Issues with network volume access
It seems like there is a latency in accessing files from serverless workers.
Error on the worker:
2024-10-22T18:36:15.970116008Z CompletedProcess(args=['python3', '/runpod-volume/script3.py', 'xx', 'xx-xx'], returncode=1, stdout='File /runpod-volume/xx/xx/file.txt not found after 15 seconds. Exiting.\n', stderr='')
root@9bd985fc78bf:/workspace/xx/xx# ls -ltr
total 45
-rwxrwxrwx 1 root root 46062 Oct 22 18:35 file.txt
Not sure why the pod was unable to find it. Started happening last night pacific time.
DC: EU-RO-1
11 Replies
Anyone?
Still no update on this one?
What's your code like?
Is your endpoint using the network volume?
Does this happen rarely or all the time?
Yes, my endpoint uses network volume but I have since switched to syncing data from S3 to local filesystem. It was working good until 2 days ago. Facing a new issue now with a job getting retried while executing. Seems like a new issue? I use https://api.runpod.ai/v2/tbkwpbgdwzm1z3/run to execute my job. Is there any way to get around the bug?
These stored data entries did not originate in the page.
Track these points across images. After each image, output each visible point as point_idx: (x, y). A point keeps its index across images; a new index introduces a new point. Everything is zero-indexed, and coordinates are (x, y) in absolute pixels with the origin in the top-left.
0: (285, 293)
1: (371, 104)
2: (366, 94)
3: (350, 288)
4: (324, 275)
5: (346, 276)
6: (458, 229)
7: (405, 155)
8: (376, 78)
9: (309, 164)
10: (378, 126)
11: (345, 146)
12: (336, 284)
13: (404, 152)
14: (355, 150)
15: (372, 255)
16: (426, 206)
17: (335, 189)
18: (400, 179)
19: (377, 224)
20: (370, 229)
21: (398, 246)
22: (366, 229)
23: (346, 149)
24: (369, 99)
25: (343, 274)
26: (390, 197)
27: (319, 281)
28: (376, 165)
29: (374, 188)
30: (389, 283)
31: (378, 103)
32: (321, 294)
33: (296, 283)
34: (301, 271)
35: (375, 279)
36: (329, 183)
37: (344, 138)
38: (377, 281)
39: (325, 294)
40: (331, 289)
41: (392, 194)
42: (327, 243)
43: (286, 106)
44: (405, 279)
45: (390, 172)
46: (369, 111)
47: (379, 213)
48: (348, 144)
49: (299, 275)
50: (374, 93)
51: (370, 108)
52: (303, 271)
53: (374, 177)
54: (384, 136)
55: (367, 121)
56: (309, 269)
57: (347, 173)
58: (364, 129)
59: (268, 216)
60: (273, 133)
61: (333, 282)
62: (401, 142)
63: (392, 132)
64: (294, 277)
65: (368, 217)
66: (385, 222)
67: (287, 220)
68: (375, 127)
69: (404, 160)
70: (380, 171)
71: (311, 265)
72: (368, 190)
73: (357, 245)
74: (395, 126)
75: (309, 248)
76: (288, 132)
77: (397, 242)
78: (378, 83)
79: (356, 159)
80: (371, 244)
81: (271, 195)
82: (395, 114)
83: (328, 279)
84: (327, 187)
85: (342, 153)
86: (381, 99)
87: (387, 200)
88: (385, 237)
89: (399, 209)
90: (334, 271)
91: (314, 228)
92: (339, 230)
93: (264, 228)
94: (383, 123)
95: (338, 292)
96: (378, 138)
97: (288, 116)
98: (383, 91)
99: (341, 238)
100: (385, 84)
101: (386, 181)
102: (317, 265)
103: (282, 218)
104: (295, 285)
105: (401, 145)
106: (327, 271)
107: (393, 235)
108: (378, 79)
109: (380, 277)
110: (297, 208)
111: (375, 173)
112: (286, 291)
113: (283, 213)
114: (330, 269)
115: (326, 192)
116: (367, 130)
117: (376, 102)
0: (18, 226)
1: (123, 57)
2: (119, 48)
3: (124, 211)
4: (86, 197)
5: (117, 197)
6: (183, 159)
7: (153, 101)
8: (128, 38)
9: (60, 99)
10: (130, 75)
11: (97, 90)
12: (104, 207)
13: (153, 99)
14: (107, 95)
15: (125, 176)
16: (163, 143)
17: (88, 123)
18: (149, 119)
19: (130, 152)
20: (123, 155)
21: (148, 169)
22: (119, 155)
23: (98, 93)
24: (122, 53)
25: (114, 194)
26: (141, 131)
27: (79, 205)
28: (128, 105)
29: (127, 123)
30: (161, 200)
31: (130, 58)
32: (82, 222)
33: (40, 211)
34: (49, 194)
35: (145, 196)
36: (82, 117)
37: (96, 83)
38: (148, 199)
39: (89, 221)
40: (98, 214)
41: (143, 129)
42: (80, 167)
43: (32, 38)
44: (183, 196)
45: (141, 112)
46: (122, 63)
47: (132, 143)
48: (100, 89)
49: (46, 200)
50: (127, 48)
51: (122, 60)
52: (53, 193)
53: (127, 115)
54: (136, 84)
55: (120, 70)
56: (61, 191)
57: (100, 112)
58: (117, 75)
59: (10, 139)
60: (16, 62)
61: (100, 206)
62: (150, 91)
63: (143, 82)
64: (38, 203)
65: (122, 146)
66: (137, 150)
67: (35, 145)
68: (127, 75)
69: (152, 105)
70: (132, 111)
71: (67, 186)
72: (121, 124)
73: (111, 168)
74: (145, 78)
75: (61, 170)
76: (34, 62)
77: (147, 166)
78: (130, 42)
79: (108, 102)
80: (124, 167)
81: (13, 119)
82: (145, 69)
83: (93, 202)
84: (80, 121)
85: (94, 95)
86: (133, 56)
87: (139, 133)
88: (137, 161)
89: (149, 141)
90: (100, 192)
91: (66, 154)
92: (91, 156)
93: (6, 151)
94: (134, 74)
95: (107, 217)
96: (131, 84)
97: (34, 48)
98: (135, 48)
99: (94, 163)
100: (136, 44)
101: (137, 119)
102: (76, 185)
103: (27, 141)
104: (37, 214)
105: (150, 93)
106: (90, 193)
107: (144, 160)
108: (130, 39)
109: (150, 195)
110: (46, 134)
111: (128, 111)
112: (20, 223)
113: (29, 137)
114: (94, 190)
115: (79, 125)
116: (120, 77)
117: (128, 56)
also, I see that the same worker is being used for 2 jobs while the first one is being executed, thereby causing a delay to the second one. These are all new findings. Earlier, the job used to be delayed until the the worker completed its current request.
@flash-singh @yhlong00000
very erratic behavior now, please look into it at the earliest. I have 3 endpoints with about 250 workers and the performance has been nothing short of horrible for the last 3 days
@prongs
Escalated To Zendesk
The thread has been escalated to Zendesk!
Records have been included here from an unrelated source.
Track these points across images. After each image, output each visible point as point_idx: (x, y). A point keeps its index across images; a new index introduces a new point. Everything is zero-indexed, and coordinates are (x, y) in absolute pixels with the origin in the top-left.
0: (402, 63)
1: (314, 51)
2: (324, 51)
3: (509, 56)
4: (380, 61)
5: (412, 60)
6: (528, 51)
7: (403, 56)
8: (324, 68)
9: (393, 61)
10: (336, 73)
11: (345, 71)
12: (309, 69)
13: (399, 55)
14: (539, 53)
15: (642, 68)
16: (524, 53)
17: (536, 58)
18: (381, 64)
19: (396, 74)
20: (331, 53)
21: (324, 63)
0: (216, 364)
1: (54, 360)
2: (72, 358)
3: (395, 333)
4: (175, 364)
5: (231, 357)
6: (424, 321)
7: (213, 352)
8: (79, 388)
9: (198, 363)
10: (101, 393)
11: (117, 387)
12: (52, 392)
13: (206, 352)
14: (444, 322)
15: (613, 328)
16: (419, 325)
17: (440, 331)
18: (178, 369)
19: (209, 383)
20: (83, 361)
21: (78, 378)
I guess this is possible because a bug in the new sdk
Will take a look and let you know
Thank you. Please let me know if you were able to check.
I have downgraded to 1.6.2 and retrying
I can only see two endpoints on your account. For the first one (tbkwpbgdwzm1z3), you are using SDK 1.7.3—let’s see if downgrading helps improve the situation.
For the second one (vrk03g7imxvx90), there are multiple errors related to the SFTP transfer for script3.py. let me know if you need more info.
Do you still see 1.7.3 being used for tbkwp*? I downgraded to 1.6.2 about an hour ago. Seeing better results. Monitoring.
nope, I see it change to 1.6.2
looking good so far, increasing workers now. Will monitor.